CFTC Is Likely to Follow the SEC’s Playbook for Whistleblowers
In this article for Bloomberg Law, partner Lee Mayberry and associate Nicole Cleminshaw discuss the Commodities Futures and Trading Commission's (CFTC) rules on whistleblowers and how they align with the Securities and Exchange Commission’s (SEC) model.
The Commodities Futures and Trading Commission is following in the Securities and Exchange Commission’s footsteps by examining potential impediments to would-be whistleblowers. While the CFTC has yet to bring any enforcement actions under its anti-impediment rule, the rule text is nearly identical to the SEC’s.
Recent SEC enforcement actions could provide a blueprint for the type of conduct the CFTC will consider violative. Companies seeking to enhance whistleblower protection language should consider some common pitfalls.
The SEC’s whistleblower program has experienced profound growth and is repeatedly cited as crucial to its mission of protecting financial markets. In fiscal year 2023 alone, the office received 18,354 tips, more than double that of fiscal year 2022.
Monetary penalties associated with impediment enforcement actions have similarly soared, with two recent actions resulting in penalties of $18 million and $10 million respectively.
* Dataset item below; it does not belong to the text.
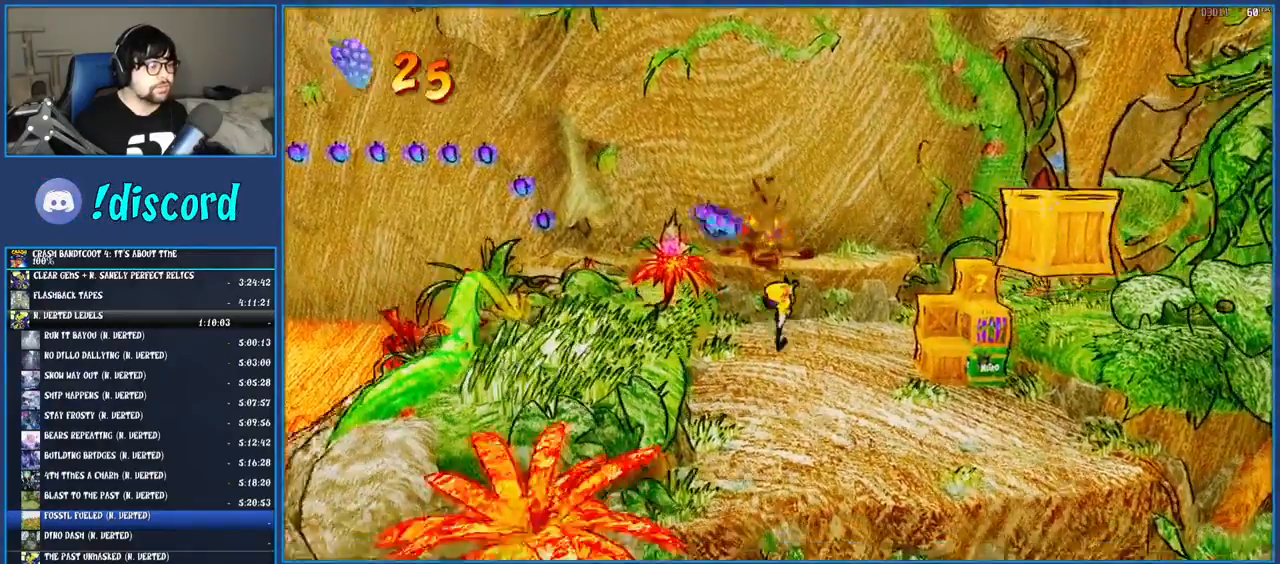
{"buttons": [], "left_stick": "right", "right_stick": "center", "events": [[167, "left_stick", "right"], [217, "R1", "down"], [417, "R1", "up"]]}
In comparison, prior to 2023, no standalone impediment enforcement action resulted in a monetary penalty over $1 million.
The success of the program inspired other regulators to reassess their whistleblower priorities. In March, the Department of Justice referenced both the SEC and CFTC whistleblower programs as potential models for its forthcoming whistleblower pilot program.
Standardize Language
It’s imperative to have consistent language within and across relevant documents, as the SEC views conflicting language as creating ambiguity that could ultimately chill whistleblowing. For example, in one recent enforcement action, the company issued a firmwide communication expressly recognizing whistleblower rights and stating that no company agreement or policy should be interpreted otherwise.
However, the company also continued using certain documents containing broad confidentiality provisions, which the SEC found to be overbroad and an impediment to whistleblowing despite the firmwide communication recognizing whistleblower rights.
When carveouts or savings clauses are used to address whistleblower rights, they shouldn’t be followed by potentially conflicting language that could call into question the import of the carve out. In a 2023 enforcement action, the SEC found that a generalized savings clause indicating that nothing in the agreement prevented communications with regulators was insufficient to overcome another clause in the same document that required employees to notify the company of such communications so the company could protect its information.
Look Beyond the US
Companies should consider reviewing documents or practices that may restrict the ability of individuals located abroad to report suspected violations of US securities laws. The SEC recently boasted that its whistleblower program finally became “fundamentally international in character,” with the most non-domestic reports arriving from Canada, the UK, Australia, Germany, and India. The SEC praised the remedial measures of a company that reviewed template agreements used in more than 60 countries and published in over a dozen languages.
Broad Interpretation
The SEC has made clear that its anti-impediment rule should be interpreted broadly and therefore is “not limited to protecting individuals in an employee-employer relationship.” Further punctuating this point, the commission brought enforcement actions alleging whistleblower impediments in settlement agreements with clients, investors, and customers.
The scope of documents impacted can be staggering. With this arguably overbroad rule interpretation, companies should carefully consider whether other documents contain general or specific restrictions on use of information that could interfere with an individual’s “unfettered ability” to provide information to further SEC investigations, even if such documents aren’t yet targeted in SEC enforcement actions.
The SEC’s unquestionably aggressive interpretation of whistleblower impediments has developed through years of growing enforcement actions, despite criticism from the private sector that formally issued guidance would be more efficient. Gurbir Grewal, director of the SEC’s Division of Enforcement, urged companies to take “careful notice” of recent whistleblower enforcement actions.
These broadly target actions that “undermine” the purpose of Rule 21F-17, which the SEC maintains is to “encourag[e] individuals to report to the Commission.” Both the SEC and CFTC rules only govern impediments to the ability of individuals to communicate with the commissions.
The enforcement actions, taken together, provide contours for several categories of conduct that the SEC views as impeding whistleblowers, including:
- Restricting an individual’s ability to voluntarily provide information to the commission
- Requiring an individual to notify a company when disclosing its confidential information
- Restricting an individual’s ability to collect whistleblower awards from the SEC Requiring individuals to disclose, or disclaim the existence of, any prior reports made to the commission, particularly where representation is required before receipt of monetary benefits, such as severance
Most of these enforcement actions involve language contained in employee handbooks or employment, severance, and settlement agreements. Companies should review such documents to ensure they’re aligned with the SEC’s expectations.
Given the ever-expanding SEC interpretation of impediments—along with the CFTC’s entry into the whistleblower protection enforcement space and the DOJ’s eventual foray—companies should also continue to monitor developing enforcement actions to ensure that they’re staying abreast of sometimes surprising regulatory expectations.